A set rules meeting that is thought out well makes a huge difference
  • Well-trained referees are critically important. That’s because, especially for kids’ matches, this is a safety issue. Nobody likes to lose due to bad officiating. But it’s much worse to face an injury because a ref didn’t prevent an illegal technique, or let a kid’s armbar go too far.

    One of the coolest things I’ve seen is when Jason Wingate, a brown belt at Gracie Raleigh, was reffing kids’ matches. He’s conscientious about being on top of matches, so that if a young competitor is facing a submission, he can stop the match before any danger gets started. A parent noticed this, and wrote a nice email about how much his efforts were appreciated.

    The counterpoint to this: at one tournament, a guy that had never trained jiujitsu was refereeing because he “really loved the sport.” There are a lot of sports I love that I shouldn’t be refereeing, and those sports don’t allow heel hooks.

    I’m a relatively new referee, but I try extremely hard to know the rules well and work to improve my skills. This is because of my experience as a competitor: there’s a famous-among-my-friends series of photos from a major tournament where I take a guy down and pass his guard. During the whole sequence of photos, from takedown to pass to side control, the referee is openly staring at a different match. He misses all the points.

    Competitors know how huge a difference an attentive and knowledgable referee can make, so I always want to be one, and I always want to compete at tournaments that have them.

  • Good communication from staff & people who care about the competitor experience. Mistakes happen. Things also go wrong that are outside of tournament organizers’ control. Traffic jams push times back, injuries create mat crises, dogs and cats start to live together, and mass hysteria ensues. All you can ask from any tournament is that staff do a good job of communicating with competitors about what’s going on and how they’re addressing it.

    I’m just going to shout out US Grappling again as an organization run by competitors, staffed primarily by competitors. This creates a level of care that it is hard (but important) to replicate.

Good referees are worth their weight in gold, and not just medals.
Good referees are worth their weight in gold, and not just gold medals.

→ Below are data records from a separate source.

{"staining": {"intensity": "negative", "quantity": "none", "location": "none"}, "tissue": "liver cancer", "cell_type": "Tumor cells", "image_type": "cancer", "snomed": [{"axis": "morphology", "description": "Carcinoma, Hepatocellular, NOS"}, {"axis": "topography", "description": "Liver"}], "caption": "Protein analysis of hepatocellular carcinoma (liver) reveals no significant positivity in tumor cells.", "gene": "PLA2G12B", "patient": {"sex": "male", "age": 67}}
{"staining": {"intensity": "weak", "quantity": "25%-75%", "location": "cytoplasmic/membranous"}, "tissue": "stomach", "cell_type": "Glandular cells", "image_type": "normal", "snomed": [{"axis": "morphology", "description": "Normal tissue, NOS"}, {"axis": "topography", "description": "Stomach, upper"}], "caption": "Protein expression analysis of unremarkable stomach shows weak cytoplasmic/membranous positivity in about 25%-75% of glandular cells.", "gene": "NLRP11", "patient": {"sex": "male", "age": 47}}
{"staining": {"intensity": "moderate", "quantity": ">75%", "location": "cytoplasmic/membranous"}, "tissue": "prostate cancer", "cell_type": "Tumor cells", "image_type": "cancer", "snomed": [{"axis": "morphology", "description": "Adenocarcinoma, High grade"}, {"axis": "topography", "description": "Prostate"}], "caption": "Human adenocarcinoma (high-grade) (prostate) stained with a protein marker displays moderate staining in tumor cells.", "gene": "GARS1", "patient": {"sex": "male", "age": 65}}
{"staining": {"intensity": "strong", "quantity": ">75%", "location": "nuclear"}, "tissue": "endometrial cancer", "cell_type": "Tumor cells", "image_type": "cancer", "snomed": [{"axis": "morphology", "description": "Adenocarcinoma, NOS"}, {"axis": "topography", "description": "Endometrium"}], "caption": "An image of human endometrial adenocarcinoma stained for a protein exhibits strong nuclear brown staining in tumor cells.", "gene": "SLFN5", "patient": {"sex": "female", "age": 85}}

One friend suggested “Clean Mats” as a must-have, but the unspeakable horror of event organizers not cleaning mats is too great for me to contemplate, so let’s just allow that to be a given, shall we? Then we can identify two items that are nice bonuses.

NICE TO HAVE

  • Friendly atmosphere. This is difficult to quantify, but I think anyone who has competed has experienced knuckleheads walking around, shoulders tight to their ears, mean-mugging everyone who looks roughly their size. (I try to wave at each of these people in as exuberant and traditionally effeminate way as I can manage while smiling broadly, but that’s another story).

    Every event has a culture, and some events create a more welcoming culture than others. As a very competitive person, I desperately want to win every match. As someone who strives to not be That Guy, I don’t think the mean mug or the shoulder-check has a place at jiujitsu events.

    Some organizations do a better job that others of creating a culture where tough competition on the mats doesn’t mean cliched douchebag behavior off of them.

     

  • Wise use of technology. This is something that has improved by leaps and bounds in recent years. In their bullpens now, the major IBJJF tournaments have big screens with mat assignments and estimated start times. In a move that has really improved my livestream viewing experience, they post this on the web as well. US Grappling also has a giant monitor now that tells you which divisions go on what mats, a real plus when you are doing many divisions (as I do).

    As technology advances, tournaments can and should use that to provide better experiences. I’m glad some of the bigger ones are doing so.

What do you think? What makes a good tournament great to you? Or what makes a bad tournament worse? Kindly leave your answers in the comments if so moved. And go support your local tournament.